··· EXCERPT PROVIDED ···

Solving a Tricky Integral: 0 to $\pi/4$

[G01]

\int_0^{\pi/4} \frac{x\sin(x)}{cos^3(x)}dx

I thought I could do this integral by parts but I keep getting it wrong and I can't find my mistake.

\int_0^{\pi/4} x\tan(x)\sec^2(x) dx

let u = xtanx , dv = sec^2x dx

du = xsec^2x+tanx , v = tanx

x\tan^2(x)|_0^{\pi/4} - \int_0^{\pi/4} x\tan(x)\sec^2(x) dx - \int_0^{\pi/4} \tan^2(x) dx

so:

\int_0^{\pi/4} x\tan(x)\sec^2(x) dx = \frac{x\tan^2(x)|_0^{\pi/4} - \int_0^{\pi/4} \tan^2(x) dx}{2}

x\tan^2(x)|_0^{\pi/4} - x|_0^{\pi/4} + \tan(x)|_0^{\pi/4}

This evaluates out to 1 but that's not the answer. Thank you for your help.

 

[0rthodontist]

Let u = x, dv = tan x sec^2 x. You can integrate the second by substitution, and the x will drop out by differentiation.

Your error is in the last step, where you have -x + tan x. It should be tan x - x. Also you forgot to divide by 2.

 

[G01]

thanks alot

··· MATERIAL PROVIDED ···

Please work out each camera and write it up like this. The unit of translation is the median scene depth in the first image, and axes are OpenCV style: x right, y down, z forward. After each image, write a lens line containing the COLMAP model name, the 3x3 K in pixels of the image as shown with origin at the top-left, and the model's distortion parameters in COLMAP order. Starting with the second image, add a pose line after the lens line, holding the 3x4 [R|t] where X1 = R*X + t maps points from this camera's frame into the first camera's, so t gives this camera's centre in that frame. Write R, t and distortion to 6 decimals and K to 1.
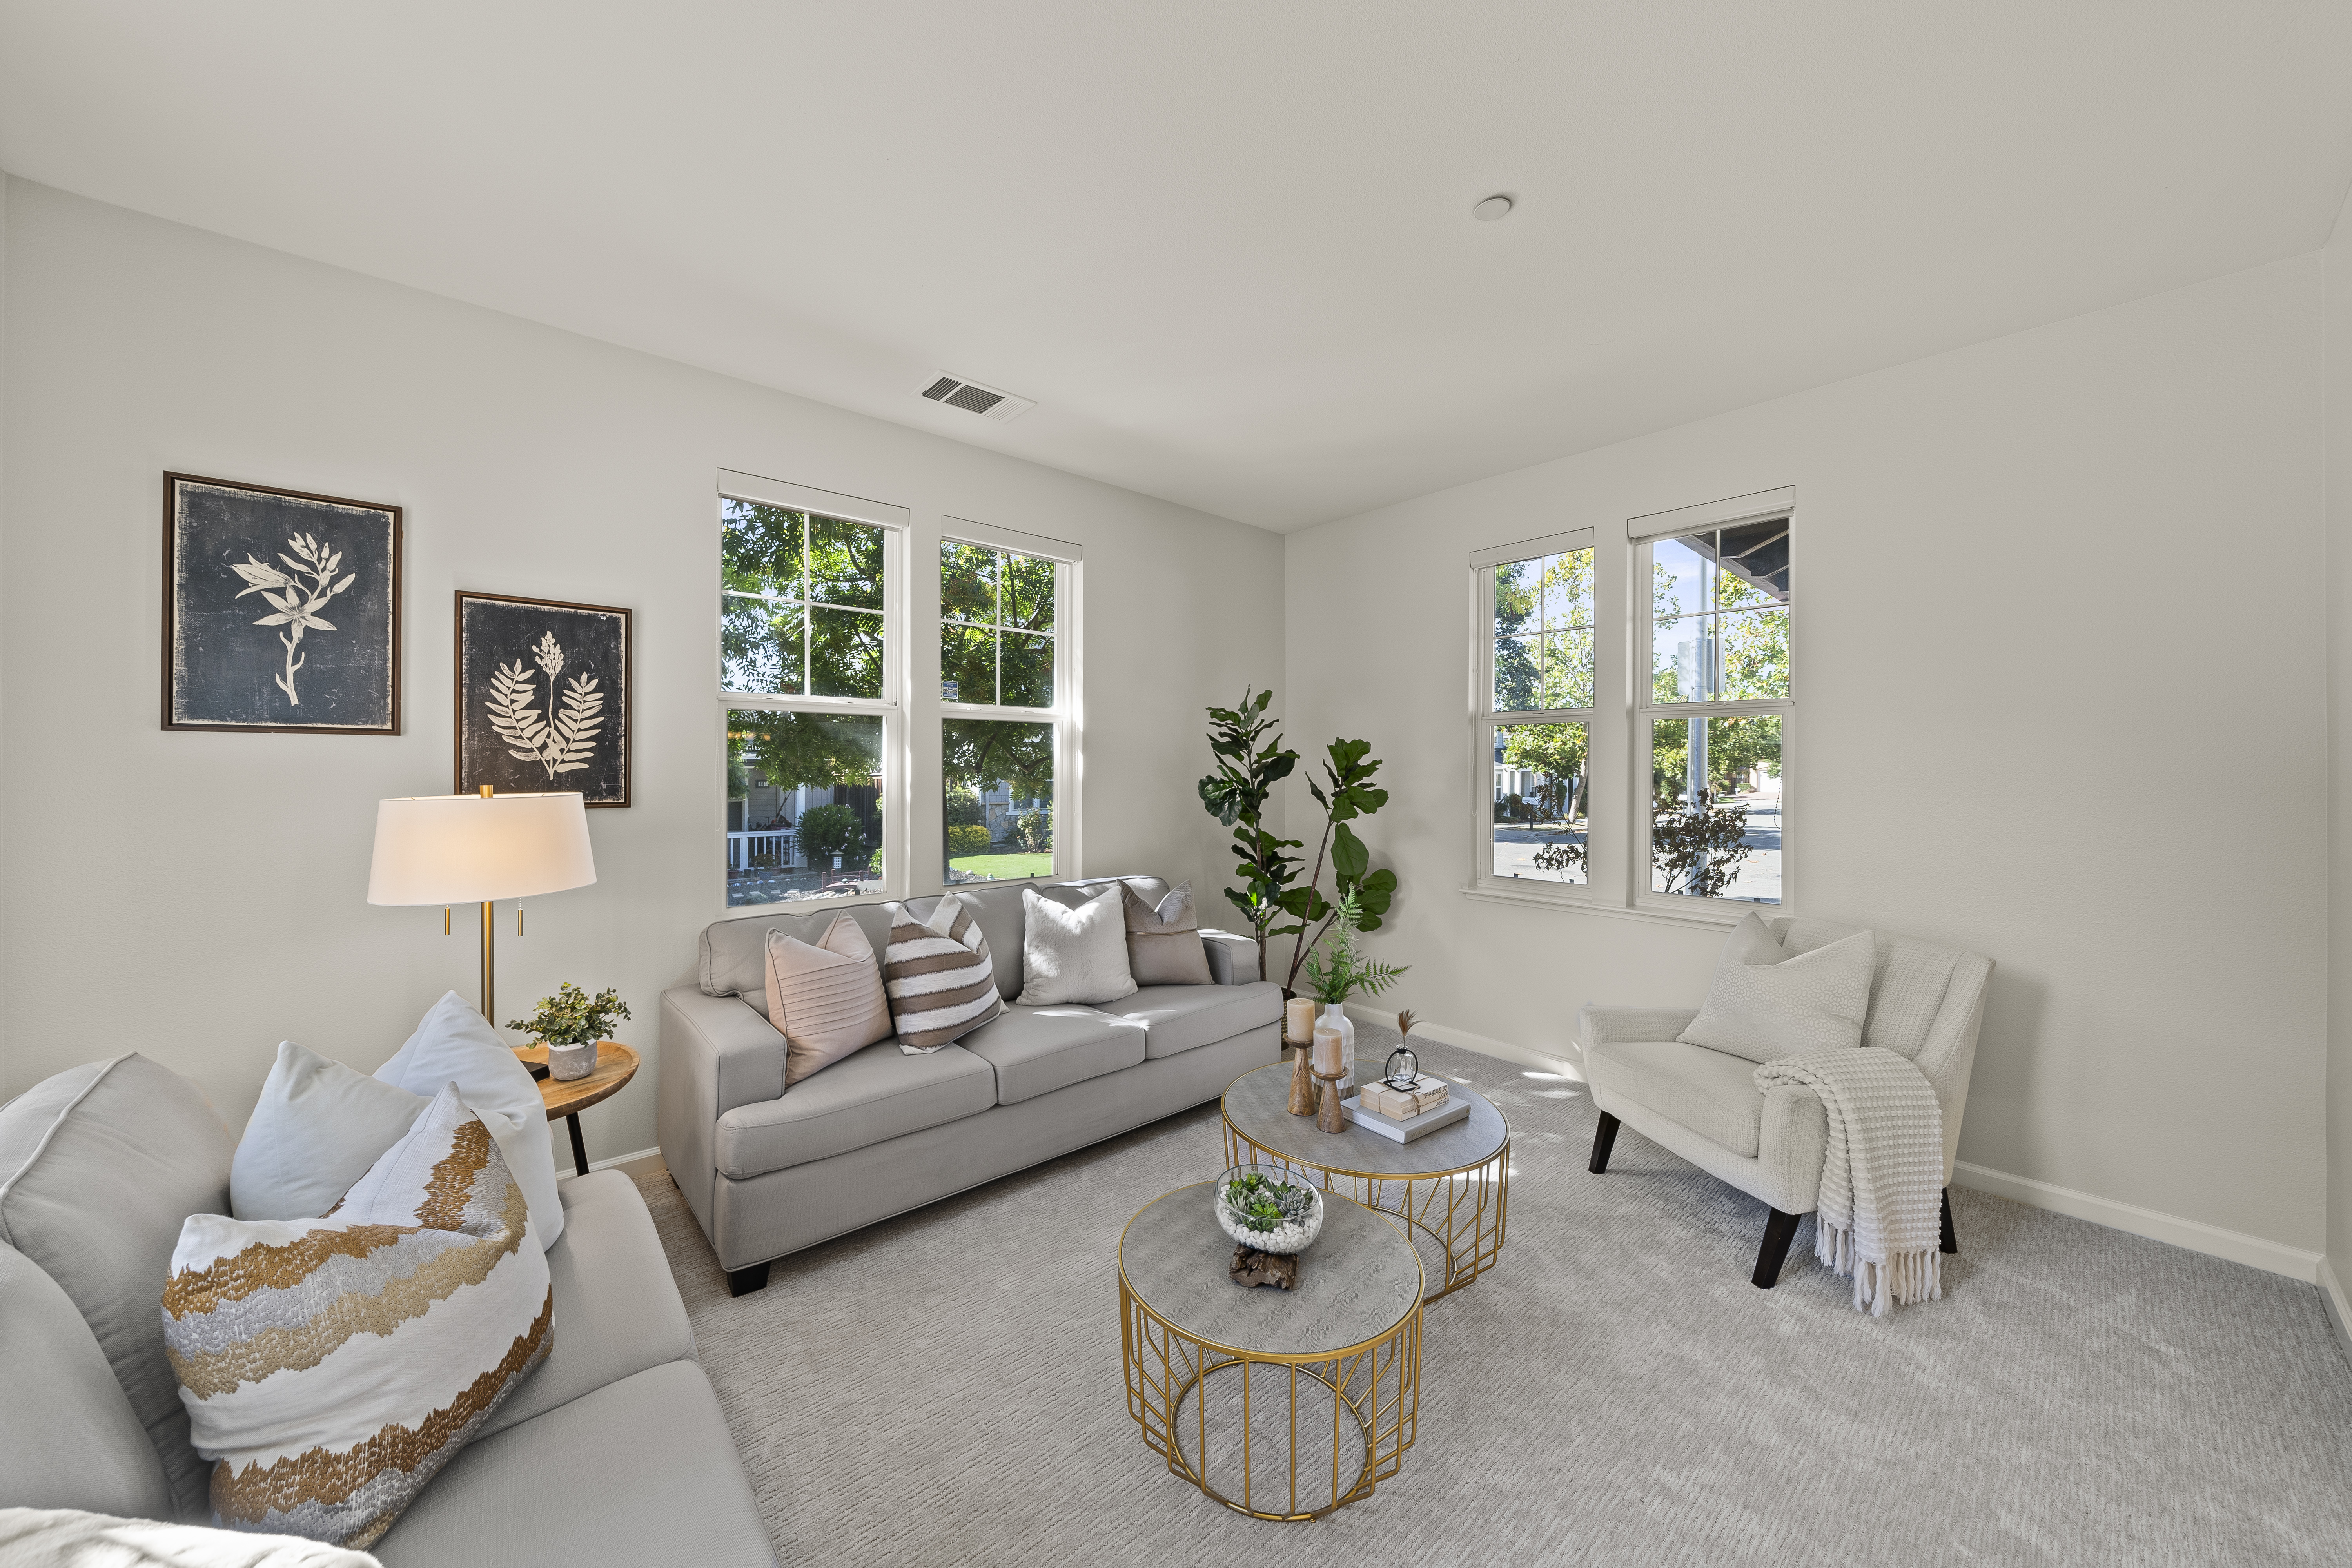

···

WORK TO COMPLETE:
A) In the forum thread on the integral, transcribe the part that opens with the words containing "This evaluates out" and closes with "out by differentiation.".
B) Rewrite more briefly the paragraph of the forum thread that begins "Your error is in the last step", keeping its main facts.

SOLUTION LIST:
A)
This evaluates out to 1 but that's not the answer. Thank you for your help.

 

[0rthodontist]

Let u = x, dv = tan x sec^2 x. You can integrate the second by substitution, and the x will drop out by differentiation.

B) The mistake is in the last step: -x + tan x should be tan x - x, and the division by 2 was left out.